%%
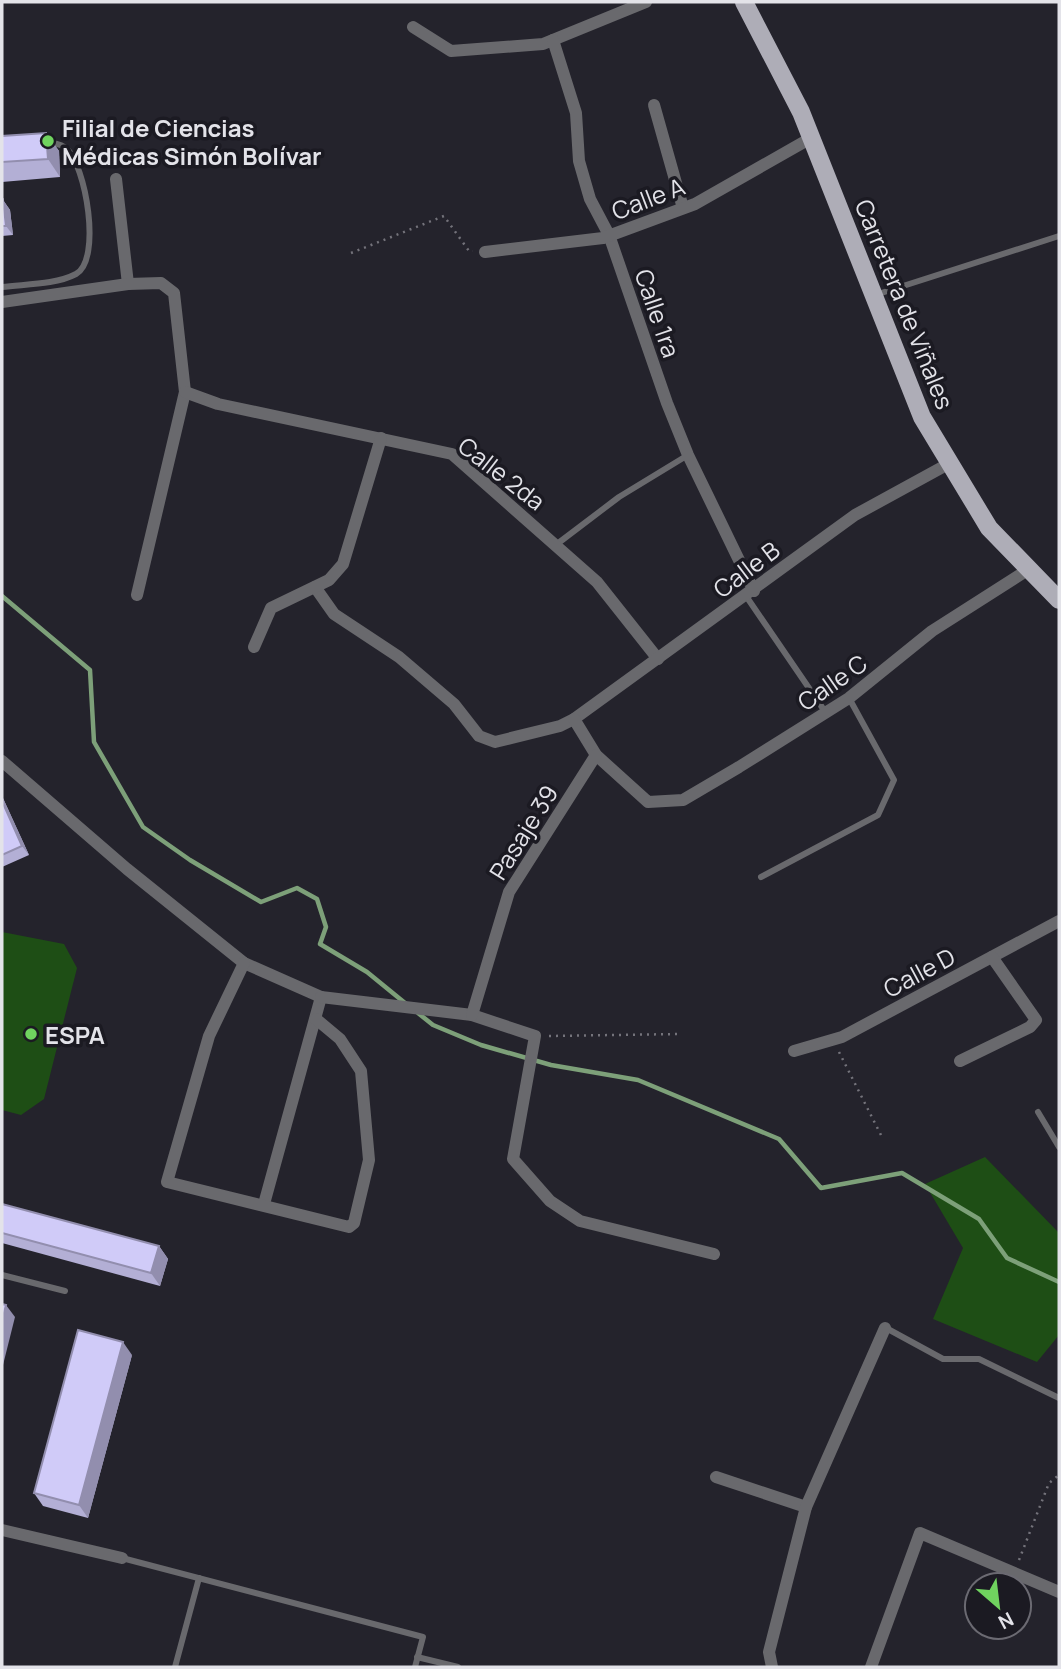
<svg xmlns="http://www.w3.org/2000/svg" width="1061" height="1669" font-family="Manrope,sans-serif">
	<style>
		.green { fill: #1e4e15 }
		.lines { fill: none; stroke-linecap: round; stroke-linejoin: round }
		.stream { stroke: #7da079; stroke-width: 4.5 }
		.path { stroke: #74737b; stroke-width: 2.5; stroke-dasharray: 2 5; stroke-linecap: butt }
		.service { stroke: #69696d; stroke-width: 6 }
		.minor { stroke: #69696d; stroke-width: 12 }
		.primary { stroke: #aeadb7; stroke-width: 18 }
		.wall { fill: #b3afd5 }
		.shaded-wall { fill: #928eae }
		.building { fill: #d0cbf8; stroke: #928eae; stroke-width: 2 }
		.poi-dot { fill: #70d35f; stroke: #1b1a22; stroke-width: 2.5 }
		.labels { text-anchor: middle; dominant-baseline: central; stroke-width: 7; stroke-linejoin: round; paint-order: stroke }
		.poi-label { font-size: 24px; font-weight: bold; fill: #e3e3e9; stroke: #1b1a22; text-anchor: start }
		.street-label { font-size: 24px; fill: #e3e3e9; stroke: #1b1a22 }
	</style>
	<rect width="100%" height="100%" fill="#24232c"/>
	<g class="green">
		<polygon points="2,932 64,944 77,968 44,1099 21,1115 2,1110"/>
		<polygon points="985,1157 1059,1233 1059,1335 1037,1362 933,1319 963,1248 925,1184"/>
	</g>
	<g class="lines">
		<g class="stream">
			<polyline points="2,596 90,670 94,742 143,827 190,860 261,902 297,888 317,899 326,927 320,944 367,972 405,1003"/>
			<polyline points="418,1013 433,1025 481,1045 551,1065 638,1080 779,1139 821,1188 902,1173 979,1219 1007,1258 1059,1282"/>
		</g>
		<g class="path">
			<polyline points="351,253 444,216 469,251 473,251"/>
			<polyline points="549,1036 679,1034"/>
			<polyline points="839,1052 882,1137"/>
			<polyline points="1019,1560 1049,1483 1059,1475"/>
		</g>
		<g class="service">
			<path d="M2,287C25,284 55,285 76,274C102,260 86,165 66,148C59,143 54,143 46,144"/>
			<polyline points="875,295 1059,236"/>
			<polyline points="557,544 619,497 688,455"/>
			<polyline points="746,596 826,713"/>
			<polyline points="761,877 878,815 894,780 849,698"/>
			<polyline points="1038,1112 1059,1147"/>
			<polyline points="2,1275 65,1291"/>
			<polyline points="886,1328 943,1359 979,1359 1059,1398"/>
			<polyline points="122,1558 423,1637 415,1667"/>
			<polyline points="417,1657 458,1667"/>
			<polyline points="175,1667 199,1578"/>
		</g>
		<g class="minor">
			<polyline points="413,27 451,51 543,44 646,2"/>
			<polyline points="553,40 576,113 579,161 590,199 609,235 667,403 688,455 754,591"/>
			<polyline points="654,105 683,208"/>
			<polyline points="116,179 128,284"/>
			<polyline points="485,252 603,238 695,204 811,138"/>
			<polyline points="2,302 128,284 161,283 174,293 185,392 137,595"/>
			<polyline points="185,392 218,404 452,454 597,582 658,659"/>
			<polyline points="315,587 334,614 399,657 454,704 479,736 495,742 560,726 574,719 855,515 950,463"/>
			<polyline points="254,647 271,608 329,580 343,564 381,438"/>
			<polyline points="574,719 596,755 648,802 683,800 739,767 849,698 932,631 1029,569"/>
			<polyline points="2,761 127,869 244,963 321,997 264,1204"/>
			<polyline points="244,963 209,1036 167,1182 349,1227 354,1223 369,1160 361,1071 340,1039 316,1019"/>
			<polyline points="321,997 472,1015 535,1036 513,1159 550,1201 580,1221 714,1254"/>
			<polyline points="472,1015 509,892 596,755"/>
			<polyline points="794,1051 842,1037 1059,921"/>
			<polyline points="960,1061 1030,1027 1036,1020 992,957"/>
			<polyline points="716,1477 806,1507"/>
			<polyline points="2,1530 122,1558"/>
			<polyline points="772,1667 769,1652 806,1507 885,1328"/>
			<polyline points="871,1667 920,1533 1059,1592"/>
		</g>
		<polyline class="primary" points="744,2 801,112 922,417 989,528 1059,600"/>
	</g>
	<g class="wall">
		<polygon points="46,133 59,151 60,177 2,182 2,136"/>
		<polygon points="3,200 10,210 13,235 2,236 2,201"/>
		<polygon points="2,796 29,855 2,867"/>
		<polygon points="2,1204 159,1246 168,1259 160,1286 2,1243"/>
		<polygon points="132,1355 88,1518 43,1506 34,1493"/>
	</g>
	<g class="shaded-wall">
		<polygon points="46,133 59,151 60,177 48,159"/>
		<polygon points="3,200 10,210 13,235 6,226"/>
		<polygon points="2,796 29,855 22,846 2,801"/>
		<polygon points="159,1246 168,1259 160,1286 151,1273"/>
		<polygon points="6,1305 15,1317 2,1369 2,1321"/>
		<polygon points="123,1342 132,1355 88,1518 79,1505"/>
	</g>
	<g class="building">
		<polygon points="46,133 48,159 2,162 2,136"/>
		<polygon points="3,200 6,226 2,226 2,201"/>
		<polygon points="2,801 22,846 2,855"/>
		<polygon points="2,1204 159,1246 151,1273 2,1233"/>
		<polygon points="2,1304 6,1305 2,1321"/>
		<polygon points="78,1330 123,1342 79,1505 34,1493"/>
	</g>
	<g class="poi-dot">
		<circle cx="48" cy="141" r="7"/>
		<circle cx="31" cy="1034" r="7"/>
	</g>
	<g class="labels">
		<g class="poi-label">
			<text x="62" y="127">Filial de Ciencias<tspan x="62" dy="28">Médicas Simón Bolívar</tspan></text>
			<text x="45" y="1034">ESPA</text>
		</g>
		<g class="street-label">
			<text transform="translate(648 198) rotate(-21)">Calle A</text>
			<text transform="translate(905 304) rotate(68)">Carretera de Viñales</text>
			<text transform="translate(658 313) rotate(71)">Calle 1ra</text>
			<text transform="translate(502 473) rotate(38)">Calle 2da</text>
			<text transform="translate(746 569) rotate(-37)">Calle B</text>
			<text transform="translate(832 682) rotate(-35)">Calle C</text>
			<text transform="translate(523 832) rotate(-58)">Pasaje 39</text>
			<text transform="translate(919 972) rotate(-28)">Calle D</text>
		</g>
	</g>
	<rect width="1061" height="1669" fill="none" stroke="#e3e3e9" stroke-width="7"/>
	<g transform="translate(998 1606) rotate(152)"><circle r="33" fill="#1b1a22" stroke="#6b6a72" stroke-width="2"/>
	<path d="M0-5L12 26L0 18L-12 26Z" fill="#70d35f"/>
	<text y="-10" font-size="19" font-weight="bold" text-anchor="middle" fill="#e3e3e9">N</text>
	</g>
</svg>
%%
» **WORK INSTRUCTIONS**
Anywhere the listing shows the word "linejoin", copy the full line.

» **EXERCISE OUTPUT**
		.lines { fill: none; stroke-linecap: round; stroke-linejoin: round }
		.labels { text-anchor: middle; dominant-baseline: central; stroke-width: 7; stroke-linejoin: round; paint-order: stroke }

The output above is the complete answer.